Going into the season, the main starting options behind the veteran trio include righties Alec Mills (238 2/3 career MLB innings), Adbert Alzolay (159 1/3) and Keegan Thompson (53 1/3), along with lefty Justin Steele (57). Stroman said he was looking forward to seeing who from that group might experience a breakout this year. 
"I think we're great, man," Stroman said. "I think me, Hendricks, Wade, I think we can carry it. And then I think we have a tremendous upside from the young guys. You just never know when some of these young guys could turn it on and have their best career years."
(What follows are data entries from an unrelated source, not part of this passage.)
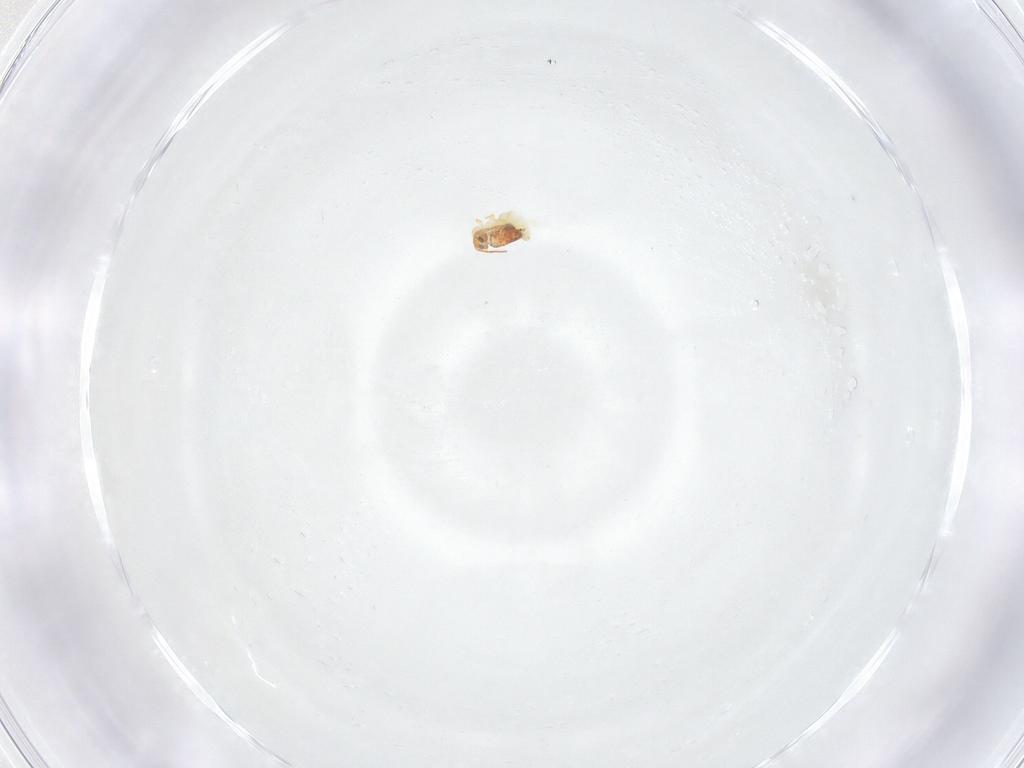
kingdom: Animalia
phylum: Arthropoda
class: Collembola
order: Symphypleona
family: Bourletiellidae
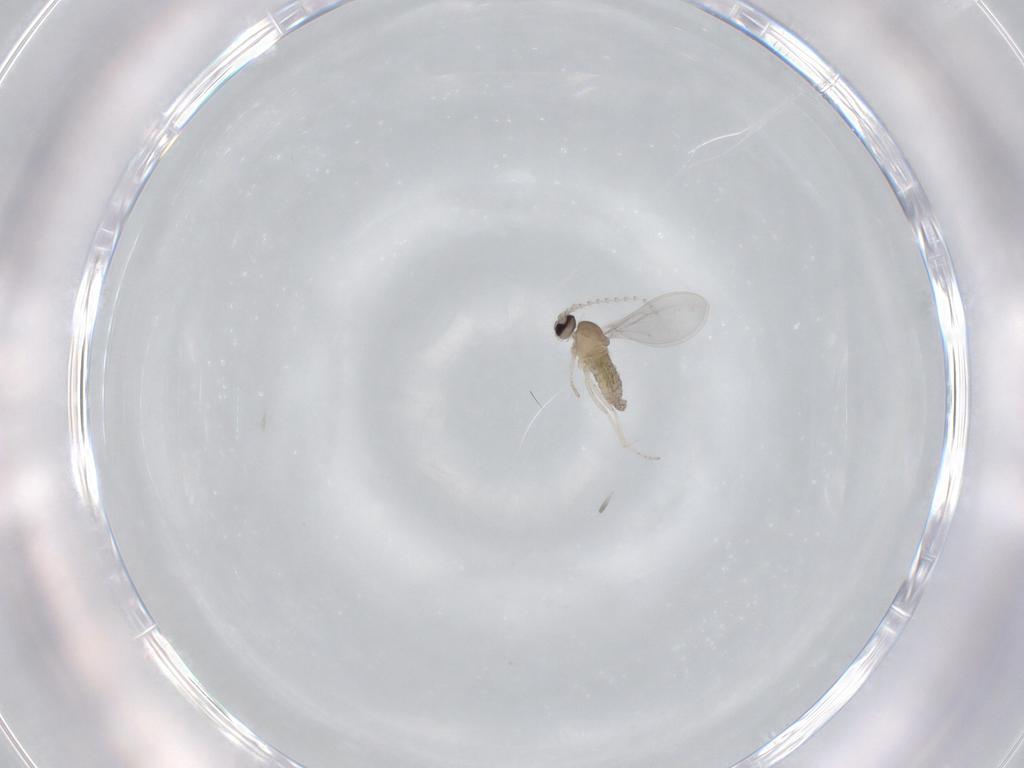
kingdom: Animalia
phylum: Arthropoda
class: Insecta
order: Diptera
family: Cecidomyiidae
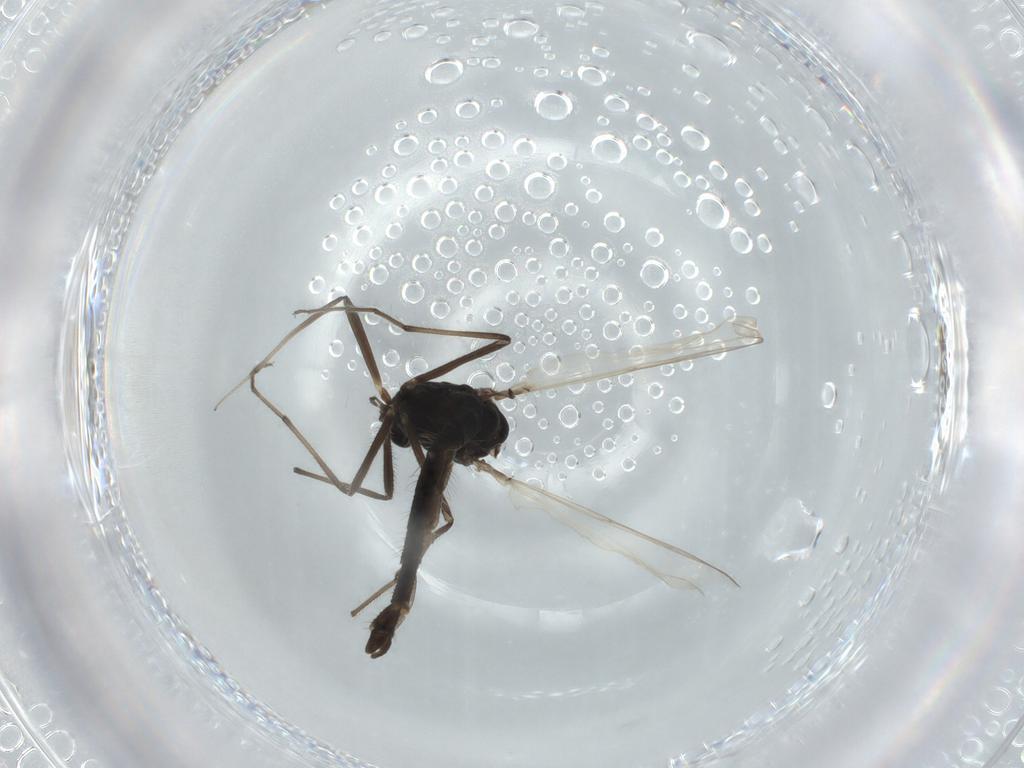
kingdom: Animalia
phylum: Arthropoda
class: Insecta
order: Diptera
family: Chironomidae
Stroman did not pitch during the pandemic-shortened 2020 season, but the 30-year-old righty has a 3.12 ERA in 65 starts in the '19 and '21 seasons combined. Last year with the Mets, he logged a 3.02 ERA with 158 strikeouts against 44 walks in 179 innings.

Statcast had Stroman's arsenal at six pitches in 2021, when he leaned mostly on a sinker and slider. Given his style, Stroman has posted a 57.4 percent ground-ball rate in his career (50.8 percent in '21). He also generated 3.9 WAR (per Fangraphs) in '19 and 3.4 WAR last season. 
"He's a tremendous pitcher," Gomes said. "Earned everything that he's done. So, I'm excited to get to work with him. He's a fun guy to catch. Moves the ball around everywhere, as you can tell from his 'pen. I'm just trying to get on the same page and go from there."